Les gouvernements locaux chinois ont, eux aussi, pris conscience de la nécessité de préserver comme il se doit les vestiges anciens lors de l'urbanisation, commençant à s'inspirer des pratiques des pays développés, comme par exemple la France.

L'Hexagone possède une multitude de bâtiments anciens ainsi que de monuments historiques et culturels, dont 40 sites sont inscrits sur la liste du patrimoine mondial de l'UNESCO. Le gouvernement français dépense chaque année plus de deux milliards d'euros pour la réfection et l'entretien des vieux logis. Émile a ajouté : « Ici, les gens ne sont pas assez sensibilisés à la cause de la protection du patrimoine. Par exemple, pendant ce projet de restauration à Malang, nous avons trouvé une grotte qui servait jadis de silo à grain. La première réaction des habitants fut de la boucher plutôt que d'essayer de la faire revivre. En France, nous sommes plus enclins à remettre au goût du jour les techniques et les matériaux d'antan. Mais ici, en Chine, on cherche surtout à construire le plus rapidement possible. J'ai pu voir tout de même des petits temples anciens bien entretenus, mais parfois aussi des quartiers historiques chaotiques à cause des activités touristiques de masse. Je vais prendre un exemple : dans le parc de Tianhetan que nous avons visité, les grottes du site étaient devenues l'abri des vendeurs de souvenirs. Ceux qui habitaient dans le village ancien avaient été contraints de déménager pour laisser place à ces attractions touristiques. Il y a confusion selon moi : en fin de compte, est-ce qu'on protège pour développer le tourisme, ou est-ce qu'on développe le tourisme pour mieux protéger ? » Les volontaires chinois ont également constaté ce problème et considèrent qu'il vaudrait mieux que les villageois continuent de vivre dans leurs vieilles maisonnées pour qu'elles soient mieux entretenues.
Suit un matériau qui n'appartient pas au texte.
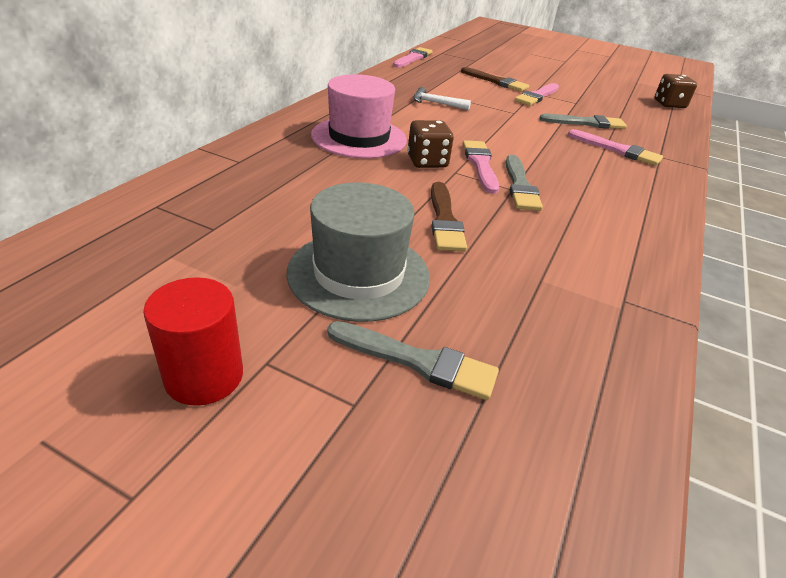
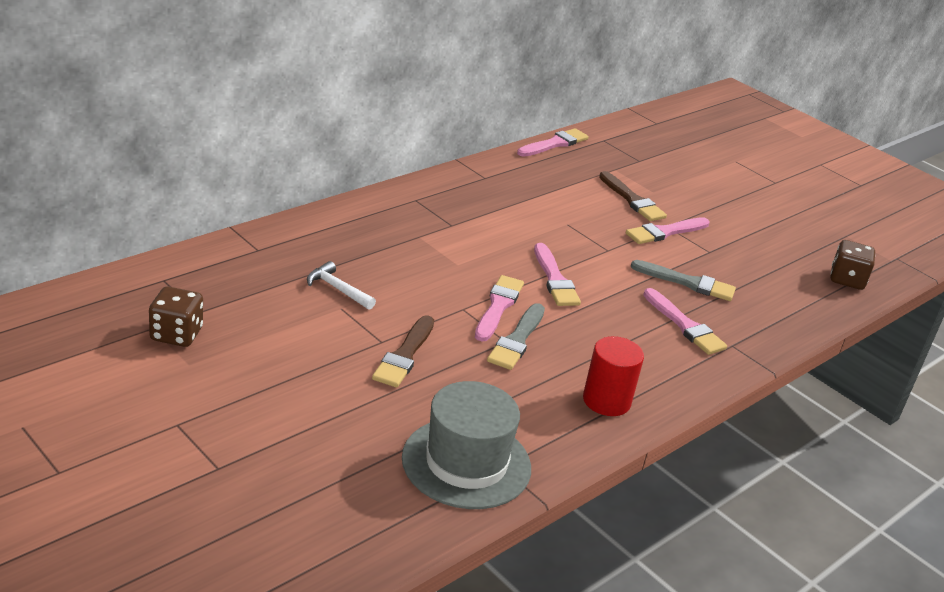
camera: 20 degrees right, 5 degrees down
red cylinder [143,277,243,406] -> red cylinder moved to [583,336,644,416]
grey hat [287,182,430,322] -> grey hat moved to [402,381,531,509]
pink hat [311,74,407,158] -> none
grey brush [327,321,499,400] -> none
brown dice [408,120,454,168] -> brown dice moved to [149,286,203,347]
white hammer [414,87,471,110] -> white hammer moved to [307,261,376,310]
none -> pink brush [534,243,581,306]

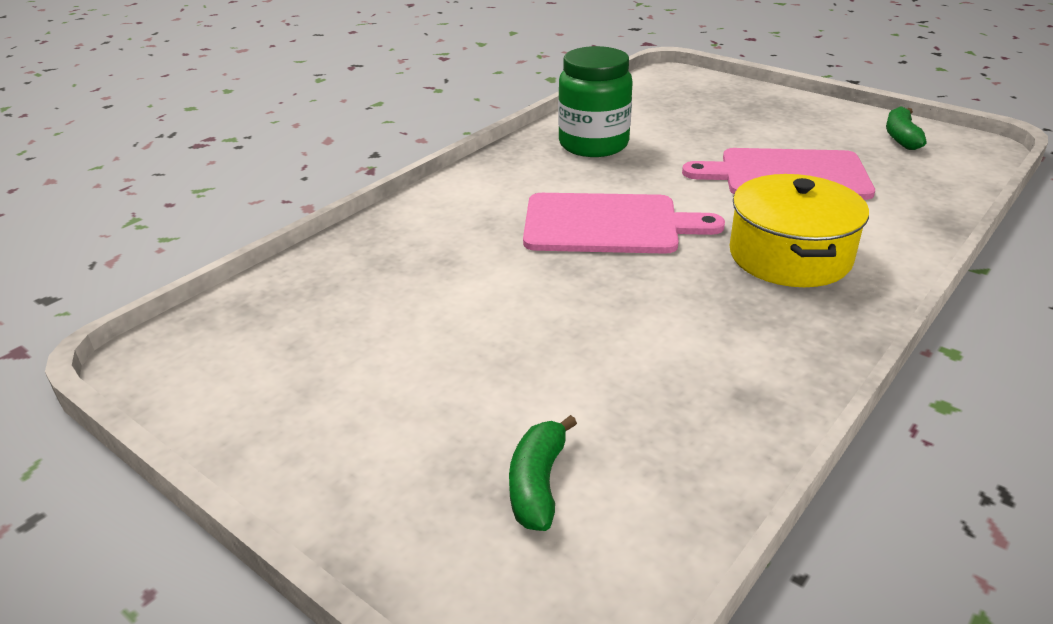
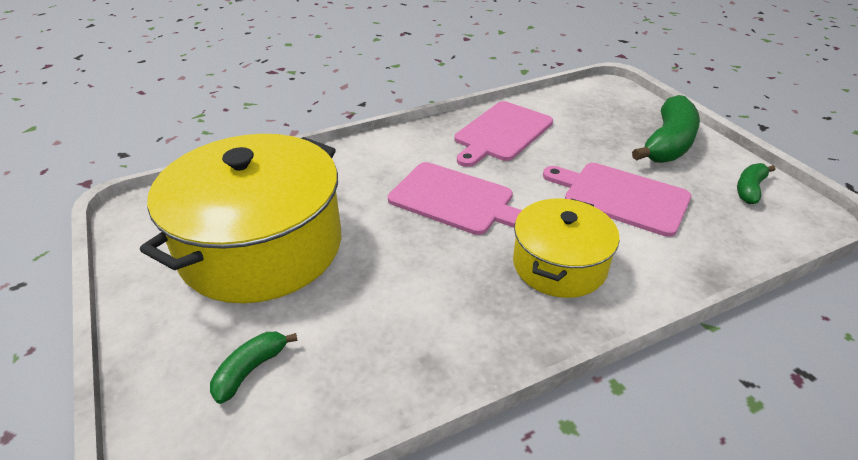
camera: 25 degrees right, 5 degrees up
green jar [558,46,633,157] -> pink cutting board [455,101,553,167]
none -> yellow pot [140,134,341,303]
none -> green banana [632,95,700,163]

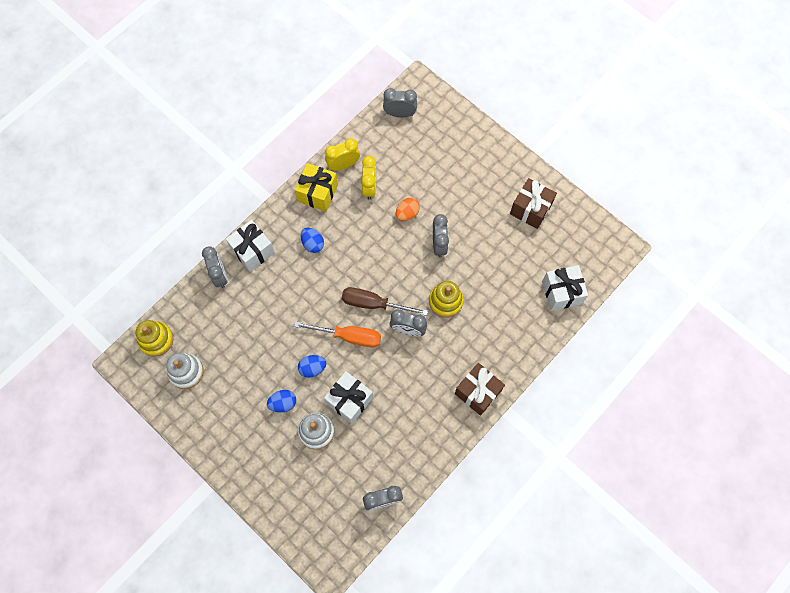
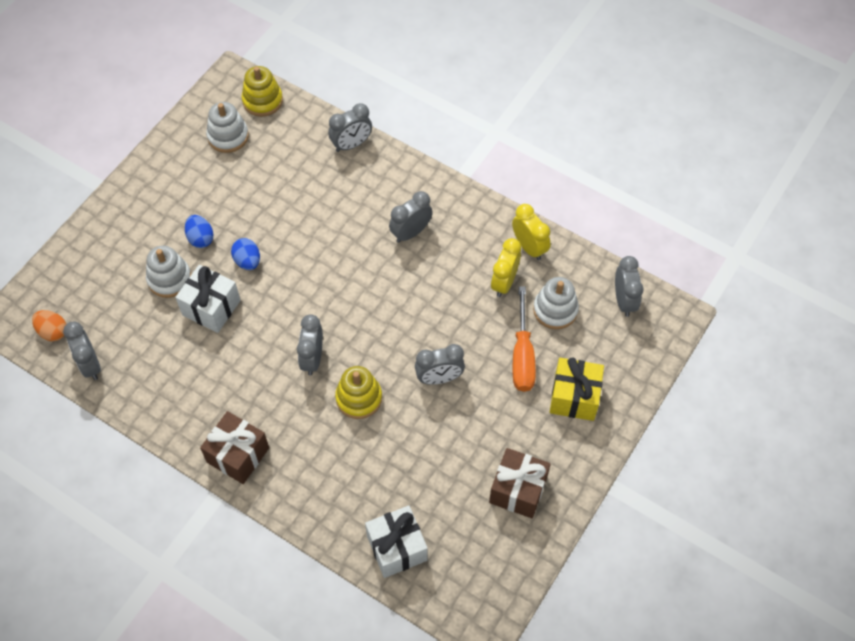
camera: 80 degrees right, 10 degrees down
white gift [226,220,275,272] -> none
orange screwdriver [294,321,381,347] -> orange screwdriver moved to [513,286,536,392]
yellow gift [295,163,338,212] -> yellow gift moved to [550,358,604,421]
blue egg [301,228,324,253] -> grey clock [389,191,433,243]
brown screwdriver [342,287,428,316] -> none
yellow clock [361,156,376,200] -> yellow clock turned 120 degrees clockwise [491,238,521,297]
orange egg [396,198,420,221] -> orange egg moved to [32,310,66,341]
none -> white stacking toy [533,277,579,329]

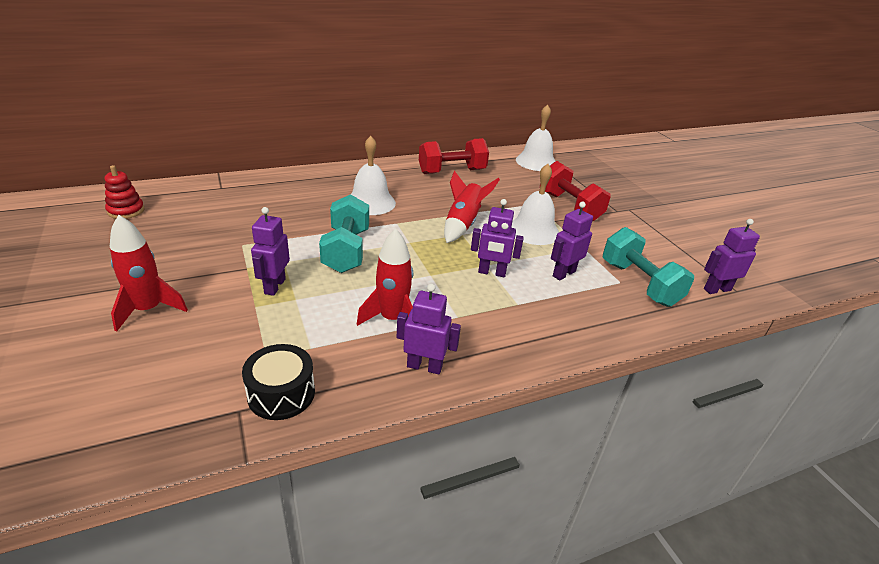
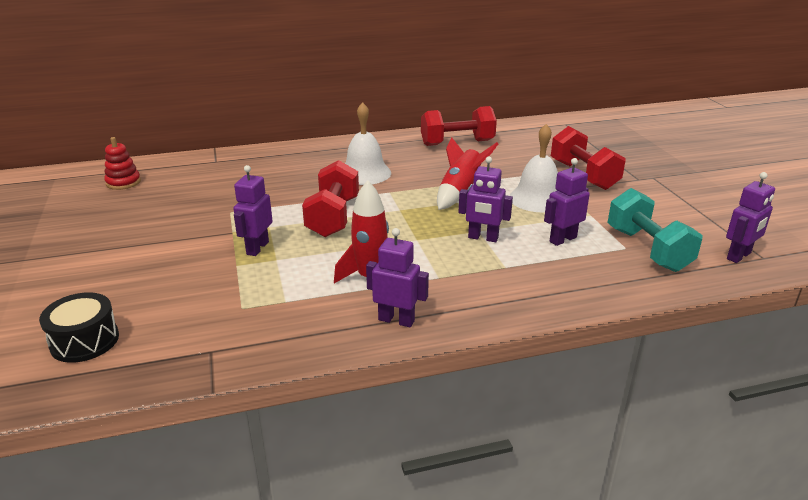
camera: 10 degrees right, 5 degrees down
red rocket [110,215,188,332] -> none
black drum [242,344,315,420] -> black drum moved to [39,292,119,363]
turquoise dumbbell [319,194,369,273] -> red dumbbell [302,160,359,237]
white bell [516,104,555,171] -> none
purple robot [704,219,760,294] -> purple robot turned 150 degrees clockwise [726,172,775,263]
Si le tourisme est encouragé sans retenue et motivé uniquement par l'intérêt économique, alors les effets négatifs ne tarderont pas à se faire sentir. Ruan Yisan m'a précisé : « Tourisme et préservation des sites ne sont pas contradictoires. Mais le souvenir des traditions culturelles et des techniques traditionnelles doit passer avant les retombées économiques. Une fois ce pan de mémoire perdu, il est impossible d'en retrouver la trace. »

Depuis des milliers d'années, l'architecture chinois renvoie à l'idée du foyer, auquel les Chinois sont hautement attachés (le caractère 家 « foyer » est composé de la clé du toit, en haut). Les hutong de Beijing, les ruelles nongtang à Shanghai ou encore les tulou (maisons de terre) du Fujian sont représentatifs de la valeur qu'accordent les Chinois à l'unité familiale et à l'harmonie entre voisins. Comme Ruan Yisan l'appelle de ses vœux, les Chinois sont de plus en plus conscients du besoin de préserver leur patrimoine, de sorte que de plus en plus d'efforts sont consacrés à la conservation de la culture et de la sagesse des ancêtres en matière d'architecture.